What is Big Data?
Big Data is a collection of large amount of Data that is available with all the organisation. The amount of these data are so huge that managing them has become a challenge. The worst thing is these data are increasing exponentially. For example :
i) 200 of London's Traffic Cams collect 8 TB of data per day.
ii)1 day of Instant Messaging in 2002 consume 750 GB of Data.
iii)Annual Email Traffic excluding spams consume 300PB+ of Data.
iv)In 2004 Walmart Transacton DB contains 200 TB of Data.
As per a report these data will grow at a rate of 40% annually. Big Data Technique is getting lot of importance now a days from organisations to handle those data as well as using them in business growth.
Big Data is a technology that uses data that is diverse, huge and require special skill to handle it. In other word conventional technology will not be able to effectively handle it. It contains data which is too large in term of volume, complex to handle, variable i.e not of same type, veracity in term of quality.
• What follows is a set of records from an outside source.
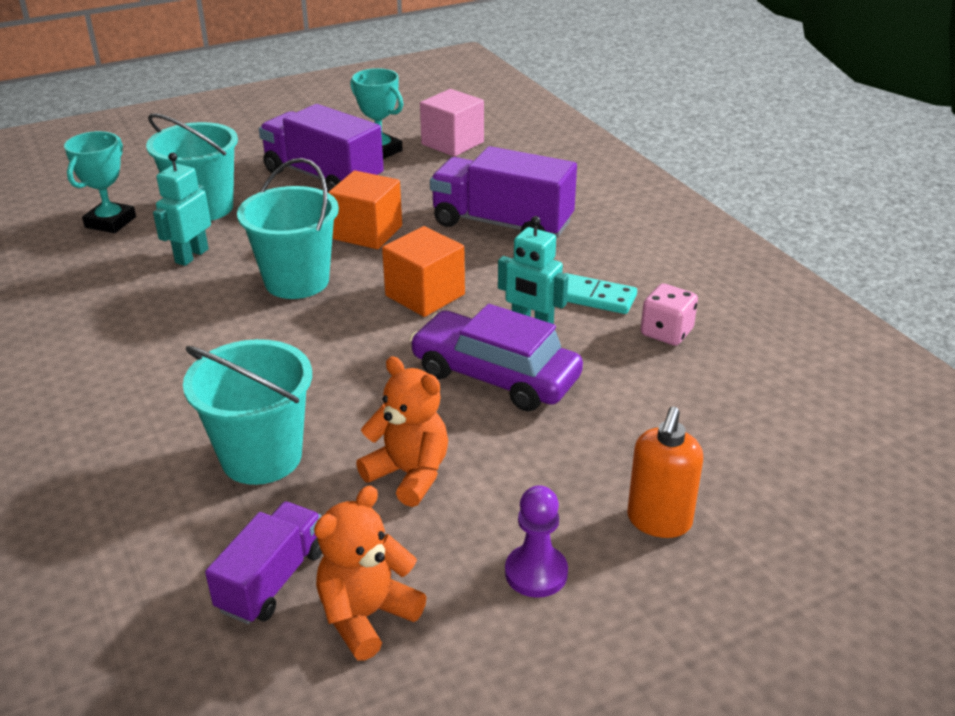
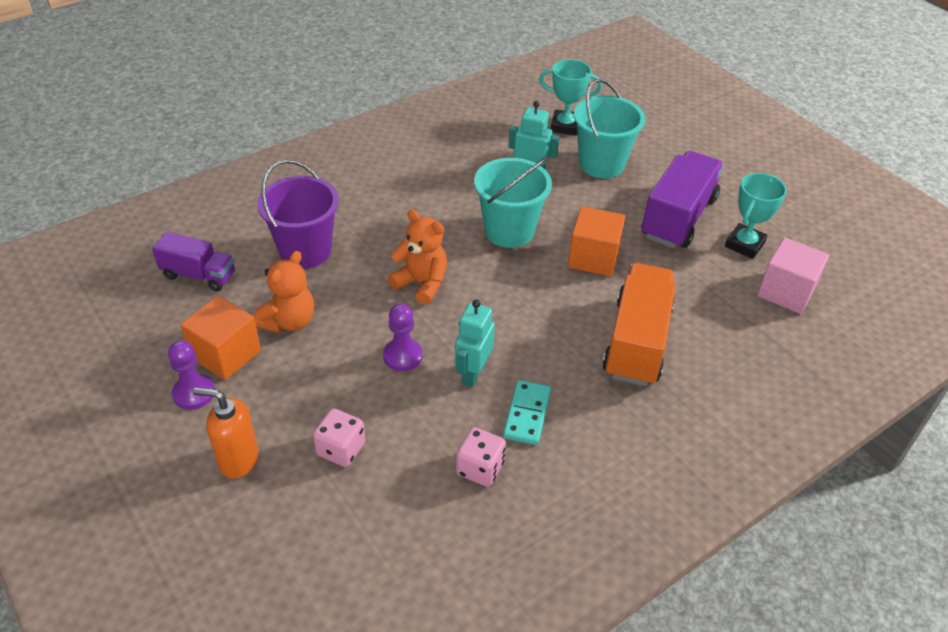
camera: 80 degrees right, 10 degrees up
turquoise bucket [183,339,312,485] -> purple bucket [257,160,339,269]
orange teddy bear [314,485,427,661] -> orange teddy bear moved to [388,210,447,305]
orange cube [382,226,465,317] -> orange cube moved to [180,295,261,380]
purple car [410,304,583,411] -> purple pawn [383,304,423,371]
purple truck [430,146,577,238] -> orange truck [603,263,676,386]
none -> pink dice [313,408,365,467]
But today we have technologies which can be used to arrive at a conclusion from Big Data. For example a retailer can track their user and identify their behaviour to come at a conclusion regarding their preference, what price they are searching and accordingly they can stock their products. One can use social media signal to come at a conclusion like outbreak of any disease or any unrest happening at any part of the country.
So basically Big Data refers to a set of data which is so voluminous that it is impossible to manage by traditional tool.
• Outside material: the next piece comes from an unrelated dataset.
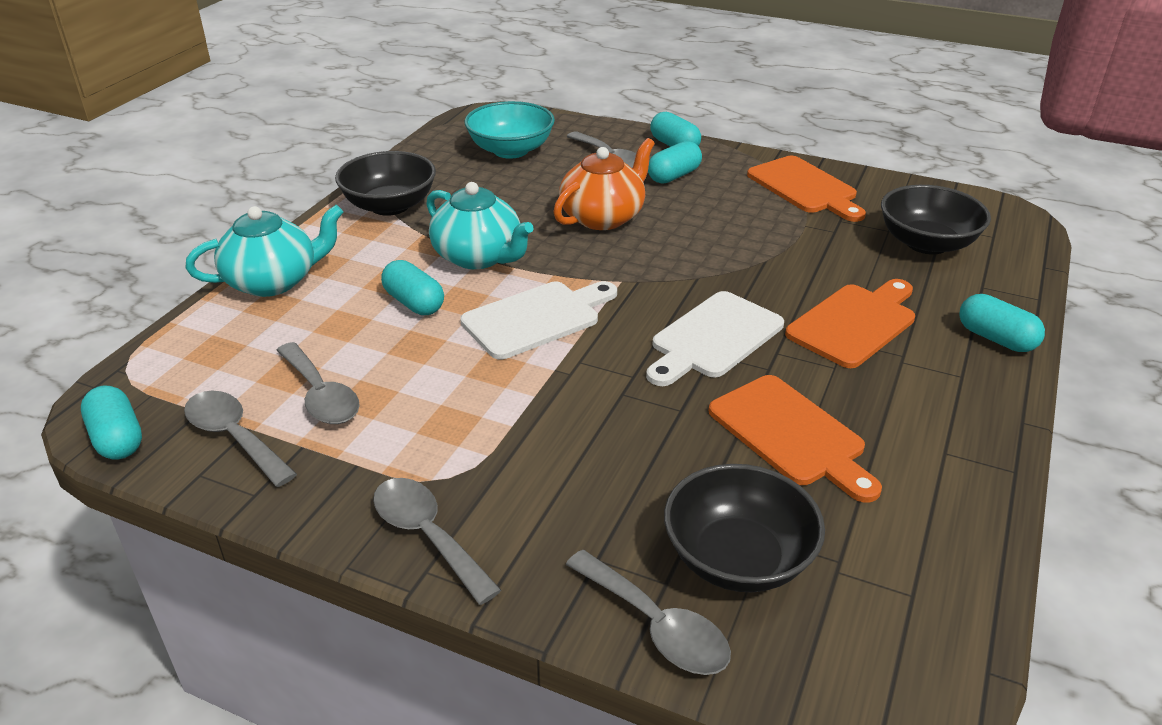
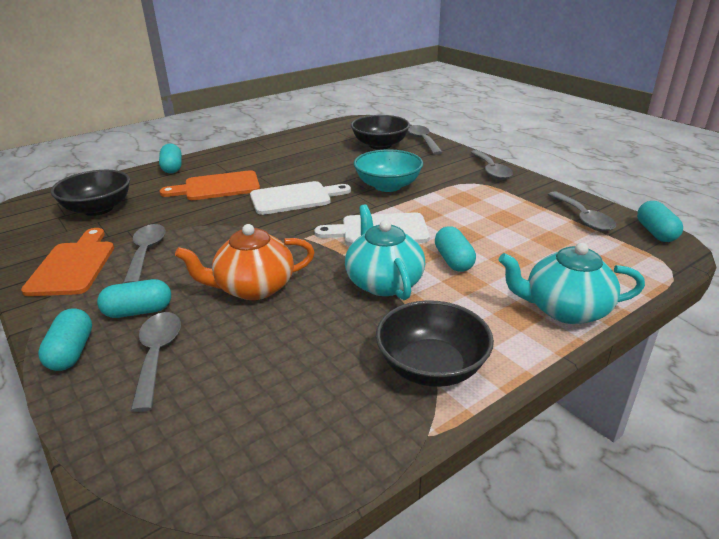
camera: 150 degrees left, 5 degrees down
grey spoon [276,342,360,424] -> grey spoon moved to [123,224,166,283]
turquoise bowl [464,101,555,159] -> turquoise bowl moved to [354,149,423,192]
orange cutting board [709,375,882,503] -> none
So Big Data consists of creating effective data from raw data, storing it, retrieving it when necessary and then come out with a conclusion by analysing it.
Some of the term used in Big Data are:
Volume : We might have 500 GB of storage in our personal system. But Facebook consume 500TB of new data everyday. Excessive use of smartphone with new technologies like sensor will create additional data like location and other information including videos.
Velocity : The data is created very fast. Like on-line game is played by million of users simultaneously, stock trading algorithm generates huge quantity of data every second, sensors are generating data in real time, ad impression capture user behaviour at millions of events per seconds. So the data are created at a rapid pace and we need effective technologies in order to deal with it.
Variety : All the data are of different type. Some may be audio, video, text which may be unstructured. It may not be only numbers, dates and strings.
Traditional database used to deal with smaller volume of data which were predictable and consistent. But with the advent of new technology and techniques the amount of Data generated is so large and voluminous that we have to deal with them separately. For that we require Data analysts and Data scientists.